*** RECORD EXTRACTS Section Begins ***

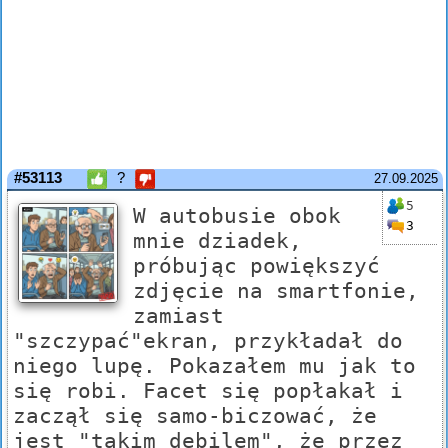
#53113
?
27.09.2025
5
W autobusie obok
3
mnie dziadek,
próbując powiększyć
zdjęcie na smartfonie,
zamiast
"szczypać"ekran, przykładał do
niego lupę. Pokazałem mu jak to
się robi. Facet się popłakał i
zaczął się samo-biczować, że
jest "takim debilem", że przez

*** RECORD EXTRACTS Section Ends ***

▸ **TO-DO ITEM**
Taking each record in turn, retype it exactly and drop any picture.

▸ **RESPONSE BOX**
#53113
?
27.09.2025
5
W autobusie obok
3
mnie dziadek,
próbując powiększyć
zdjęcie na smartfonie,
zamiast
"szczypać"ekran, przykładał do
niego lupę. Pokazałem mu jak to
się robi. Facet się popłakał i
zaczął się samo-biczować, że
jest "takim debilem", że przez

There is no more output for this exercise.